**Task directions**.
A verbatim transcript of the lines below, starting at the first and ending with the one that holds "8 108 49.91", is what should be produced.

== Provided material

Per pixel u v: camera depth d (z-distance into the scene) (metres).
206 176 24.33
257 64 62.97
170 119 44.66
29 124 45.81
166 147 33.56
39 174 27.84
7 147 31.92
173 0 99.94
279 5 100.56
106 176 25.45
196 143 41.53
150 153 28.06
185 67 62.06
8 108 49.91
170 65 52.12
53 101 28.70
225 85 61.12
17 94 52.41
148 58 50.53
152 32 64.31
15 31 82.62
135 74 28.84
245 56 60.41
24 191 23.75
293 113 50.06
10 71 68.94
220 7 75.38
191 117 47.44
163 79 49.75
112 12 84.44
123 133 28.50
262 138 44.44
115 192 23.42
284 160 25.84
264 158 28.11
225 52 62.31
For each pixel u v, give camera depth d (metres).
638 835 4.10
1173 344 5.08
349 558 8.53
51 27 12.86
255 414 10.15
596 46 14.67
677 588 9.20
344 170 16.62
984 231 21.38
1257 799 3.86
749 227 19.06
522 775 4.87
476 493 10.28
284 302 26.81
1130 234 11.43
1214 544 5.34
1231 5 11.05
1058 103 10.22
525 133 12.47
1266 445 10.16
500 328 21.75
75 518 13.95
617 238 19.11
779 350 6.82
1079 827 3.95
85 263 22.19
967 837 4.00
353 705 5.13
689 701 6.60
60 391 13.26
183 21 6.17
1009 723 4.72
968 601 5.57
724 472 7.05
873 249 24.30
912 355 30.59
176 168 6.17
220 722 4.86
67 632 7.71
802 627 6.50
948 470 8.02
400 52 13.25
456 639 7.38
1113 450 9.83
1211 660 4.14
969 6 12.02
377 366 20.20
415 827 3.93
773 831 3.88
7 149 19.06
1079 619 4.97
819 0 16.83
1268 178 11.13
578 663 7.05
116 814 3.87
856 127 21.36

====

**Output of the exercise**.
Per pixel u v: camera depth d (z-distance into the scene) (metres).
206 176 24.33
257 64 62.97
170 119 44.66
29 124 45.81
166 147 33.56
39 174 27.84
7 147 31.92
173 0 99.94
279 5 100.56
106 176 25.45
196 143 41.53
150 153 28.06
185 67 62.06
8 108 49.91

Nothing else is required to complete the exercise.